The ECB’s latest projections from December indicated that inflation will still be above the ECB’s 2% target at the end of their forecast period, implying that further rate hikes were clearly required. Today, the ECB reiterated its December principles for balance sheet normalization (known as Quantitative Tightening, or QT). From March 2023, the asset purchase programme (APP) portfolio will decline by an average of €15bn per month until the end of June. Decisions about further declines will be determined thereafter. There were no announced changes to the bank’s other lending programs.

The ECB did also emphasize its intention to tilt corporate bond purchases more strongly towards issuers with a better climate performance, and that it is supportive of “the gradual decarbonization of the Eurosystem’s corporate bond holdings, in line with the goals of the (2015) Paris Agreement.”

Data departure

In a rare departure from inter-meeting data dependency, it appears as though the ECB has seen sufficient inflationary concerns to pre-announce its policy intentions for the March meeting. While euro area annual headline inflation has recently begun to abate from its October high, core inflation continues its ascent and remains at record highs (now 5.2%). The prior year’s surge in energy costs is still spreading throughout the economy, and other underlying inflation measures are also still high. Given core inflation’s persistence and pervasiveness, the euro area still needs additional tightening to bring inflation back towards the 2% target.

Eurozone inflation
Monetary Union Index of Consumer Prices, 2004–present

Line graph of the monetary index of consumer prices, from 2004 - Feb, 2023.

Eurostat, Bloomberg, Principal Asset Management. Data as of February 2, 2023.

Staying the course

The statement said the ECB Council “will stay the course in raising interest rates significantly at a steady pace and in keeping them at levels that are sufficiently restrictive...” While a March step-down has been ruled out for now, the market is currently pricing in a peak (deposit facility) terminal rate of over 3.25%. This incorporates the stated March 50 bps hike, plus another 25 bps in May, with the possibility that May could bring another 50 bps. By removing the possibility of a March step-down in the rate of hikes, the ECB has laid out its firmly hawkish stance and its commitment to “staying the course.”

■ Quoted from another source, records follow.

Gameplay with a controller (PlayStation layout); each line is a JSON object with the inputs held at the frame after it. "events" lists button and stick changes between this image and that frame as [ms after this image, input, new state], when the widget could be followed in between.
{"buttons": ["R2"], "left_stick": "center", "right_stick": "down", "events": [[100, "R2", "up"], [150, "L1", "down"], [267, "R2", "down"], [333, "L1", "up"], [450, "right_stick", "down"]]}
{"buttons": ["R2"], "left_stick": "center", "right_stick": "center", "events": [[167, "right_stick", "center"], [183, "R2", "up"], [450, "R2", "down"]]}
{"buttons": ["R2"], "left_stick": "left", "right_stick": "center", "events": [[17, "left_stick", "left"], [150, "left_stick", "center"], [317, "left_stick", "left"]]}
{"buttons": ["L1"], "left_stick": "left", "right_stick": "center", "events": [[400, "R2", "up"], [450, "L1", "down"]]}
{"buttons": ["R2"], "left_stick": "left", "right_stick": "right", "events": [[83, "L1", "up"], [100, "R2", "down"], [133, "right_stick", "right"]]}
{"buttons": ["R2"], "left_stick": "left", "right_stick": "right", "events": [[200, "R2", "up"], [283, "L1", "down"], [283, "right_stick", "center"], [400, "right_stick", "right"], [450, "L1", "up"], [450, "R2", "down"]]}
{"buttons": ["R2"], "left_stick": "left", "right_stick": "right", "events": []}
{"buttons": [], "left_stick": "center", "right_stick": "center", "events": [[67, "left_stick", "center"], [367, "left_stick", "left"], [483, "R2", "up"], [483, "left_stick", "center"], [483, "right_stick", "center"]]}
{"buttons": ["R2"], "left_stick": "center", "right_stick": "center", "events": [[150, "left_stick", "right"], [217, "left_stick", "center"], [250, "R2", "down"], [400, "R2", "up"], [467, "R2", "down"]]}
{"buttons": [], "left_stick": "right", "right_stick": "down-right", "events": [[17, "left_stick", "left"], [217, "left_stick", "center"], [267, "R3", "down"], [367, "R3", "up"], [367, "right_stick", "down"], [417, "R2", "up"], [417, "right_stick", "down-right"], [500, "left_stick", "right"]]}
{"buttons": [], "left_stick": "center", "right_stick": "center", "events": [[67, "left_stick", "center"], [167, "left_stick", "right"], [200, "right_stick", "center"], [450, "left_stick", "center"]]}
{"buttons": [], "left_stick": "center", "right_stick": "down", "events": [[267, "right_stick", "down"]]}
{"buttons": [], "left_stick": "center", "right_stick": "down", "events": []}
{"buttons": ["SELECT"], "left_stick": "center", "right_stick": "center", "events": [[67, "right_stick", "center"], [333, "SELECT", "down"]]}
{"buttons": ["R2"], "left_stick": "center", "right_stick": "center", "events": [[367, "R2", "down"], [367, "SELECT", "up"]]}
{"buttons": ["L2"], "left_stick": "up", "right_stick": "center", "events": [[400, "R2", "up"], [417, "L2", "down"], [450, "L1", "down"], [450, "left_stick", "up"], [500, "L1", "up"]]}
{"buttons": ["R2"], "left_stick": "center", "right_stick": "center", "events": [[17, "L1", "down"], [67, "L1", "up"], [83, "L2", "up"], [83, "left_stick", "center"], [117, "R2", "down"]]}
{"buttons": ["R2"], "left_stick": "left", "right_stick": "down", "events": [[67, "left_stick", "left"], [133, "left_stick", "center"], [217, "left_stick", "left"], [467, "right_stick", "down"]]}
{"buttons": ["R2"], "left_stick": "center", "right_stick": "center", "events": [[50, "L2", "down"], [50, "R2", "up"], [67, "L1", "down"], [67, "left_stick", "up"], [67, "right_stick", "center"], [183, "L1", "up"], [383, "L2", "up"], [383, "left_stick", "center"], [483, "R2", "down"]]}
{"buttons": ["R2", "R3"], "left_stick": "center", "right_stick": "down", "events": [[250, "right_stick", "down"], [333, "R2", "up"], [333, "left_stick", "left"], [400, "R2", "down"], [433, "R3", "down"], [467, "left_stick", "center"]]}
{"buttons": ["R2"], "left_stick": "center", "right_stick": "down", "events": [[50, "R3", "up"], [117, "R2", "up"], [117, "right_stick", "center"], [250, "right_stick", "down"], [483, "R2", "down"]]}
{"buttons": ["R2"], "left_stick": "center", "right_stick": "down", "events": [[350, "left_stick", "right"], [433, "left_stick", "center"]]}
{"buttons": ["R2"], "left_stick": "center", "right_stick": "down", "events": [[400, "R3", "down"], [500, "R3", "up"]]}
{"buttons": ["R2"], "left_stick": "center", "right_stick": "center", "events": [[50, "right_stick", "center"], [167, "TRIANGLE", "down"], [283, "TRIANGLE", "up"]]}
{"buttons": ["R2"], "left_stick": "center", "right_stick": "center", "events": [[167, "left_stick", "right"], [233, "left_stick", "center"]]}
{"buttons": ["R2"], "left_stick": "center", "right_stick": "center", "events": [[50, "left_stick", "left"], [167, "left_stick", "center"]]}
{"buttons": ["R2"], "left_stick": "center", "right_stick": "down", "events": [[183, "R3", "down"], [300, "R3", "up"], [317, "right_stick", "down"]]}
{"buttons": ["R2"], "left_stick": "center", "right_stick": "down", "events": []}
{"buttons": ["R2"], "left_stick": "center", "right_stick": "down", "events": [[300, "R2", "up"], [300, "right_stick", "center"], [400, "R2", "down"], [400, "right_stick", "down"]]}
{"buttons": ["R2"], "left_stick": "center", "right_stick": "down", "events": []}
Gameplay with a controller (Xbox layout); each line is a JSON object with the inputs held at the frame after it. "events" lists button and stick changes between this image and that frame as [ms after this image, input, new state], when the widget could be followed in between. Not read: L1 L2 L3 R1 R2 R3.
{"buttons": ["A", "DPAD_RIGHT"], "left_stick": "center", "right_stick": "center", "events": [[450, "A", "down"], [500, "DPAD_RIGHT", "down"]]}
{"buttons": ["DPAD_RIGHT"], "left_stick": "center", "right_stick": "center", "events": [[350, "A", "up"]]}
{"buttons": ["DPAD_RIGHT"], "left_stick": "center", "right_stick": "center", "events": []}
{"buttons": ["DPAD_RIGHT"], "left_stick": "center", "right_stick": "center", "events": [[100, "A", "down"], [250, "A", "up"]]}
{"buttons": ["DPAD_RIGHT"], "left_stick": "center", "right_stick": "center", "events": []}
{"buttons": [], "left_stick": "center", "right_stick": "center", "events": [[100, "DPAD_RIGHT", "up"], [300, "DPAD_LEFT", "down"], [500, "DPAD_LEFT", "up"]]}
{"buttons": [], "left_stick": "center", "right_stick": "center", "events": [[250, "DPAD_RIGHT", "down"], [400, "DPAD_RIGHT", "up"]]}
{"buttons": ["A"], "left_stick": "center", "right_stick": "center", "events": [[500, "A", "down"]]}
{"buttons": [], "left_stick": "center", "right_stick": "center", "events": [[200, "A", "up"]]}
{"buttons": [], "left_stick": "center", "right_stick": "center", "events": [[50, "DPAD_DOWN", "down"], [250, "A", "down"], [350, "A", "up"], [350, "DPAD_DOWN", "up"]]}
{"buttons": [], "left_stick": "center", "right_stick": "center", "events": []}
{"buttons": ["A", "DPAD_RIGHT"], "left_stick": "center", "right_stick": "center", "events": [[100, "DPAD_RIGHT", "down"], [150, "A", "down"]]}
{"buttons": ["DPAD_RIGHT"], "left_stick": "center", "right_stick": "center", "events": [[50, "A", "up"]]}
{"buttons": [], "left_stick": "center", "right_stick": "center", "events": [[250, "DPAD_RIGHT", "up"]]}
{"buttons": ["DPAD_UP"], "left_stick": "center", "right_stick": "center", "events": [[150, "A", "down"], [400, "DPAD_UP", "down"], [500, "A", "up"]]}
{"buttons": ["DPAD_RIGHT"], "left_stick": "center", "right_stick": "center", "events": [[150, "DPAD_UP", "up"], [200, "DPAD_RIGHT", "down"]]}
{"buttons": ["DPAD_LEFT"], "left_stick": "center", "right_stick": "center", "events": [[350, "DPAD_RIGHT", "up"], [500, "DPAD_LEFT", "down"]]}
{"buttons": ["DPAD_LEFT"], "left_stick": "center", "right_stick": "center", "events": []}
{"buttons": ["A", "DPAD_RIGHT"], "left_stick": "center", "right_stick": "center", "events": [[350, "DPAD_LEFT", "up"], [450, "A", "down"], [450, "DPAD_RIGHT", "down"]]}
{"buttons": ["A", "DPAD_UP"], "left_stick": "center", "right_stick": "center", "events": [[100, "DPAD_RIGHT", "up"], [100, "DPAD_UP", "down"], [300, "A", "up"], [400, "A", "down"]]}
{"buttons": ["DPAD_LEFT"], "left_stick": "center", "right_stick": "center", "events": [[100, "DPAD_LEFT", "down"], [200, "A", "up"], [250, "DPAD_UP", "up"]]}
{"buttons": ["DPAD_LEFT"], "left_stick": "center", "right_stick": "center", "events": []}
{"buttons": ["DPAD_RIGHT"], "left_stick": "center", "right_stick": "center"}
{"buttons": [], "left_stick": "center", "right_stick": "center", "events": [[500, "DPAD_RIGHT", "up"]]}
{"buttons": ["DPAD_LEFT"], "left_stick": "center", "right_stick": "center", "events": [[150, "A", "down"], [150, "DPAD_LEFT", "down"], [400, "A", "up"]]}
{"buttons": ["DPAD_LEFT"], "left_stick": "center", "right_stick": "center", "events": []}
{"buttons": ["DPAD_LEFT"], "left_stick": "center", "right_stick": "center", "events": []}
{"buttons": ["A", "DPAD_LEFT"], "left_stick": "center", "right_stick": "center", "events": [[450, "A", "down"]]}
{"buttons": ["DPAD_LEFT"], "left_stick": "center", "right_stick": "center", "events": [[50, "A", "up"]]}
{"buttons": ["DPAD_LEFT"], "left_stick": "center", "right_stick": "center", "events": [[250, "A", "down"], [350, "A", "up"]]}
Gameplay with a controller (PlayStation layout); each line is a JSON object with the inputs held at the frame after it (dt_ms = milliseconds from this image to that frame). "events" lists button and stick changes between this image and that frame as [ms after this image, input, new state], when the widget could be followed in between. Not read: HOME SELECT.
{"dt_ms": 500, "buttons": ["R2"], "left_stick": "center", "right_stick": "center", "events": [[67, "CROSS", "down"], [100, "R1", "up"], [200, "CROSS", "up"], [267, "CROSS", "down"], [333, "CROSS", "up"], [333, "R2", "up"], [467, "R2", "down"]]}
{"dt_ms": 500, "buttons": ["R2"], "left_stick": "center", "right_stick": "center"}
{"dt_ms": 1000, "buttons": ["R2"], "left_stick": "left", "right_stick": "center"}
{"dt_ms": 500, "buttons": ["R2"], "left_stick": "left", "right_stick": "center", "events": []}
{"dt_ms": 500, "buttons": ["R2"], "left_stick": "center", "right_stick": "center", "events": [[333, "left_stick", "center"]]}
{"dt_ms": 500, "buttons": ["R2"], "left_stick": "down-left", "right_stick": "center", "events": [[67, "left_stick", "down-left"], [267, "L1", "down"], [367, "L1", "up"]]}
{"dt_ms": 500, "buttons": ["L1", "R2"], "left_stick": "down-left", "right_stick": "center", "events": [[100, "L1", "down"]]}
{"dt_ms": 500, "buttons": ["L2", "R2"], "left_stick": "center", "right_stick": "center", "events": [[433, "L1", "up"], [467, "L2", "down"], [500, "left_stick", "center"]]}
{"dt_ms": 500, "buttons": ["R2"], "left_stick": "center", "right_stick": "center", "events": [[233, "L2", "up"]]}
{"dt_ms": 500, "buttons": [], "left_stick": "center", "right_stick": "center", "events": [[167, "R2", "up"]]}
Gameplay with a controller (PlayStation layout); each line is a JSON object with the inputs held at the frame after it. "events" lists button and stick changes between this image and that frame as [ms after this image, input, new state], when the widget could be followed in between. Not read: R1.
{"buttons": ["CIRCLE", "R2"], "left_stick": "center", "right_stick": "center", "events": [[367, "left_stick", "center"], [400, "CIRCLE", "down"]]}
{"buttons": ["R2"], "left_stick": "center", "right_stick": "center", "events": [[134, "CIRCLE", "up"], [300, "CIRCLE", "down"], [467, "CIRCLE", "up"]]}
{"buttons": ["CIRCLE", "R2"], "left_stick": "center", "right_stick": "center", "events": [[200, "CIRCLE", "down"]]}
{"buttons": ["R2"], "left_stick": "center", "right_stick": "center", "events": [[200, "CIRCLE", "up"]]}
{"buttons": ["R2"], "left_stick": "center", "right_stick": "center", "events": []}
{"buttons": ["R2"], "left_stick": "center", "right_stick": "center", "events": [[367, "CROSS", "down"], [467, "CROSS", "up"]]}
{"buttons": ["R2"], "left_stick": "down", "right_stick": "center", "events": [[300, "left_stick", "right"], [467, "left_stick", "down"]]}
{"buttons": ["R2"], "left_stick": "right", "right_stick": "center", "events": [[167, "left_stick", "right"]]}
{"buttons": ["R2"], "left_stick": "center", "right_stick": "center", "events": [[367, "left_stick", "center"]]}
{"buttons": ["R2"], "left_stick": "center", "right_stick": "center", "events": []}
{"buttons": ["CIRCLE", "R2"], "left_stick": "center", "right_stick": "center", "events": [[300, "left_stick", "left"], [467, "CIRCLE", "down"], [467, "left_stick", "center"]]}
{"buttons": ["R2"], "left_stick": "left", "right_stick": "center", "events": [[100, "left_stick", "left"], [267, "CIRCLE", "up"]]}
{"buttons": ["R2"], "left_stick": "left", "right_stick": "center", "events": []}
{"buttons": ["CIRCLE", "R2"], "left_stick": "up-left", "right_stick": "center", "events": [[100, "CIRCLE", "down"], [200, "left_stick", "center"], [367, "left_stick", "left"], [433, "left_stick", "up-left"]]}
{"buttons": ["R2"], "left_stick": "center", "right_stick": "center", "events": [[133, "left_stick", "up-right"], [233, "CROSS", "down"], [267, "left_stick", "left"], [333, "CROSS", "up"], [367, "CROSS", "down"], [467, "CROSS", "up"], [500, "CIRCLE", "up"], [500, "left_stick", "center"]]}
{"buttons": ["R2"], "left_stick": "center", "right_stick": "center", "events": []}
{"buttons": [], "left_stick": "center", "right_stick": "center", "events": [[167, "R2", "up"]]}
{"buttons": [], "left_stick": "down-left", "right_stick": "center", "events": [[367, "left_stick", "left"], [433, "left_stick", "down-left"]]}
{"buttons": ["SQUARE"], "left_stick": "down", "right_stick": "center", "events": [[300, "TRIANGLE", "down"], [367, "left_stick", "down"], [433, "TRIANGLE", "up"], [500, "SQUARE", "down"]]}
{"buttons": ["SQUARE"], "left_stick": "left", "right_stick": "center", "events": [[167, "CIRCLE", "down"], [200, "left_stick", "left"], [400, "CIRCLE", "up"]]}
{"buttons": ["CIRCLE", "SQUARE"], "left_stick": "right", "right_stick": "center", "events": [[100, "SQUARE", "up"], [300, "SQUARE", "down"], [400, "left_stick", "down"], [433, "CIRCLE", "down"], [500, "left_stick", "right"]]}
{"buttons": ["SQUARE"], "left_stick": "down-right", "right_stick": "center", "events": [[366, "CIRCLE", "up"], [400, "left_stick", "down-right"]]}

In contrast to the ECB, the United States Federal Reserve has continued slowing the pace of its rate hikes, raising policy rates just 25 bps at its latest meeting. This has been a tailwind to the euro, which is up 14.5% since a late September low. This appreciation is contributing to tightening financial conditions in Europe, as well as dampening import inflation effects—both welcome developments for the ECB to achieve its inflation goals

As future rate hikes have already been affirmed, the ECB has removed any doubt of its commitment to the price stability mandate. Economic uncertainty remains abound for the region, and policymakers must surmount a complex balancing act between weak growth, persistent inflation and external international shocks. While the 4Q22 risk of recession appears to have been avoided, downside growth risks remain. If the current economic slowdown does later result in recession, this could impede the ECB in arresting its hiking cycle before it has effectively seen inflation return to target.